Великий князь Святослав, еще неосведомленный о несчастии, видит в своем тереме на Киевских горах сон, сулящий недоброе княжескому дому. Его будто бы покрывали черной шелковой тканью, подносили вино, смешанное с отравой, сыпали ему на грудь жемчуг (символ слез) колчанами, на златоверхом его тереме доски оказались «безъ кнеса» (средней балки), всю ночь граяли вороны и т. д. Бояре иносказательно толкуют Святославу его сон, как поражение князей на Каяле, повлекшее за собою новые набеги и торжество врагов. «Тогда великий Святъславъ изрони злато слово с слезами смешено». Как старший в роде, обращается он к Игорю и Всеволоду со словами жгучего укора за поспешность их предприятия против половцев и самонадеянность в погоне за славой. Он отдает должное их безмерной храбрости, но тем больнее чувствует их пренебрежение его великокняжеским авторитетом: «Се ли створисте моей сребреней седине!» Но горечь русского поражения не погасила дух Святослава, он оправляется и молодеет, как сокол весною: «А чи диво ся, братие, стару помолодити? Коли соколъ в мытехъ бываетъ (меняет оперение), высоко птицъ възбивает, не дастъ гнезда своего въ обиду. Нъ се зло - княже ми непособие...».

Как бы из уст Святослава идут далее обращения во все стороны Руси со словами пламенного призыва князей «поблюсти» золотой стол киевский, выступить «за обиду сего времени», «за землю Русскую, за раны Игоревы, буего Святославлича». В этих воззваниях к современным русским князьям даны меткие их характеристики в поэтических гиперболах. Особенной мощью и независимостью наделены здесь Владимиро-Суздальский князь Всеволод, забывший на севере о золотом отчем престоле Киевском, и Галицкий Ярослав, занятый своей властью на Дунае.

Нет надежды только на Полоцких князей, недружных и ослабевших силами. Негодующее обращение к ним осложнено образами, возникающими по контрасту; припоминается князь Изяслав, героически погибший в бою с Литвой, покинутый братьями; припоминаются в образах роскошной символики удивительные подвиги деда Полоцких князей, Всеслава, некогда воспетого Бояном. На призыв князей отклика с их стороны не показано в Слове. Русской земле остаются лишь воспоминания о славном прошлом, о безвозвратных временах «старого Владимира», потомки которого идут врозь: «но знамена их стягов теперь веют в разные стороны».

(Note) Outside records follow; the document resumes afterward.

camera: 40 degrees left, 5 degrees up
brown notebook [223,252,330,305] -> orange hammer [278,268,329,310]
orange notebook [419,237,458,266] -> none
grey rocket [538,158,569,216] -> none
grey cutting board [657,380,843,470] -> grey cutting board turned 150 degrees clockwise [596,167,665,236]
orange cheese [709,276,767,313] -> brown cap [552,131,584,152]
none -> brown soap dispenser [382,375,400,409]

Подвиги Всеслава представлены здесь в виде поэтической его биографии, композиционно законченной настолько, что она ощущается как отдельное самостоятельное произведение. Состоя из загадочных символов и иносказаний, эта биография ближе по стилю не к «былинам сего времени», а к «замышлению Бояню», и, возможно, представляет собою именно песню Бояна о Всеславе, пересказанную автором Слова. Тем же иносказательным стилем отличается и характеристика буйной деятельности Олега Святославича, данная в первом разделе Слова. И в ней возможио видеть отражение песни Бояна. Боян, действительно, был современником Всеслава и Олега; Всеславу он сказал «припевку»: «ни хытру, ни горазду, ни птицю горазду, суда божиа не минути», а близкое отношение его к Олегу выражено, повидимому, при другом изречении Бояна в заключительной части Слова. К сожалению, относящийся сюда текст сильно испорчен.

Переходим к третьему отделу Слова, связанному с возвращением Игоря из плена. Раскрытие образа Святослава не привело ни к солидарному выступлению князей против половцев, ни к спасению Игоря. Оно осуществляется иными путями. Тут возникает образ жены Игоря, Евфросинии Ярославны, и с высоты гражданских призывов к борьбе за страну поэт переходит на высоту личного пафоса. Одиноко горюя на городской стене в Путивле, Ярославна обращается к стихийным силам природы с горячими словами заклинаний, унаследованных от первобытной магии и теперь претворенных в поэтическую лирику.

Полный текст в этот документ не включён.